Page segmentation data
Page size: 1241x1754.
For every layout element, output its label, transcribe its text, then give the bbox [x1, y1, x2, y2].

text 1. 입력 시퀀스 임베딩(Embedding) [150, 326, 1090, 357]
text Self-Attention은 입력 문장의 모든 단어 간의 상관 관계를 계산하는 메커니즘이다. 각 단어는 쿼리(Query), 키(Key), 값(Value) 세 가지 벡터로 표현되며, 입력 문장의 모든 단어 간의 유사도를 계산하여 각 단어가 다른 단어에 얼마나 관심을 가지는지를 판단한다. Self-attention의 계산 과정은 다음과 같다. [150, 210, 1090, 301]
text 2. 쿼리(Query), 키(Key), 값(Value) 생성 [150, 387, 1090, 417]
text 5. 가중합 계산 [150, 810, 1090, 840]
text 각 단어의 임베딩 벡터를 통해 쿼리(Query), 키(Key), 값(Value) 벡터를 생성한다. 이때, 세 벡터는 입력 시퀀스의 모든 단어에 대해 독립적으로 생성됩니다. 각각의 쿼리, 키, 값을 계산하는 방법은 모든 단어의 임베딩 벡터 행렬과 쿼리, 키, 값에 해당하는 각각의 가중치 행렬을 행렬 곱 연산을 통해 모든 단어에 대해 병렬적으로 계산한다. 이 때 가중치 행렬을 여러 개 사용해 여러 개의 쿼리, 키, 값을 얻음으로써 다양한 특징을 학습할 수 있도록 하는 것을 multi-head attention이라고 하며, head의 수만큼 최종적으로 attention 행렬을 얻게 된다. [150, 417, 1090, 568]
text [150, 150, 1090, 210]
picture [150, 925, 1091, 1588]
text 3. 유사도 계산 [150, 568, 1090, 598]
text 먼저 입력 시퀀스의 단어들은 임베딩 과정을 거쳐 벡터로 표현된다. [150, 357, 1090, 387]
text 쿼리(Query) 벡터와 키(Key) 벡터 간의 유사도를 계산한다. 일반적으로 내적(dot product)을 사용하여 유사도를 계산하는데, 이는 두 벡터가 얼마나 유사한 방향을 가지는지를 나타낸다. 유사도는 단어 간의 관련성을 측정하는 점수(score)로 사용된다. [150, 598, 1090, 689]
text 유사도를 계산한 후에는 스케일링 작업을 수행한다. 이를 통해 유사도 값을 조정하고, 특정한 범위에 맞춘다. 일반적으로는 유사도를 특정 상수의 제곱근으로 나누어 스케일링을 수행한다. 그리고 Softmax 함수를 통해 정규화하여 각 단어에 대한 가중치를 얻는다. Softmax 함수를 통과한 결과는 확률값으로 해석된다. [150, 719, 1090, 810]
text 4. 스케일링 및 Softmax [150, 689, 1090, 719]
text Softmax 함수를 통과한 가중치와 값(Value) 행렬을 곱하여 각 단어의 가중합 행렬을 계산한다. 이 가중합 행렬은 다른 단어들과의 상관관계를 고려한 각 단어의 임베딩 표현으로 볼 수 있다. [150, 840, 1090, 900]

▶ Exercise directions: Set down, word for word, every line from the line that holds "text [150, 150, 1090, 210]" to the end of the entries above, including both ends.

▶ Your solution:
text [150, 150, 1090, 210]
picture [150, 925, 1091, 1588]
text 3. 유사도 계산 [150, 568, 1090, 598]
text 먼저 입력 시퀀스의 단어들은 임베딩 과정을 거쳐 벡터로 표현된다. [150, 357, 1090, 387]
text 쿼리(Query) 벡터와 키(Key) 벡터 간의 유사도를 계산한다. 일반적으로 내적(dot product)을 사용하여 유사도를 계산하는데, 이는 두 벡터가 얼마나 유사한 방향을 가지는지를 나타낸다. 유사도는 단어 간의 관련성을 측정하는 점수(score)로 사용된다. [150, 598, 1090, 689]
text 유사도를 계산한 후에는 스케일링 작업을 수행한다. 이를 통해 유사도 값을 조정하고, 특정한 범위에 맞춘다. 일반적으로는 유사도를 특정 상수의 제곱근으로 나누어 스케일링을 수행한다. 그리고 Softmax 함수를 통해 정규화하여 각 단어에 대한 가중치를 얻는다. Softmax 함수를 통과한 결과는 확률값으로 해석된다. [150, 719, 1090, 810]
text 4. 스케일링 및 Softmax [150, 689, 1090, 719]
text Softmax 함수를 통과한 가중치와 값(Value) 행렬을 곱하여 각 단어의 가중합 행렬을 계산한다. 이 가중합 행렬은 다른 단어들과의 상관관계를 고려한 각 단어의 임베딩 표현으로 볼 수 있다. [150, 840, 1090, 900]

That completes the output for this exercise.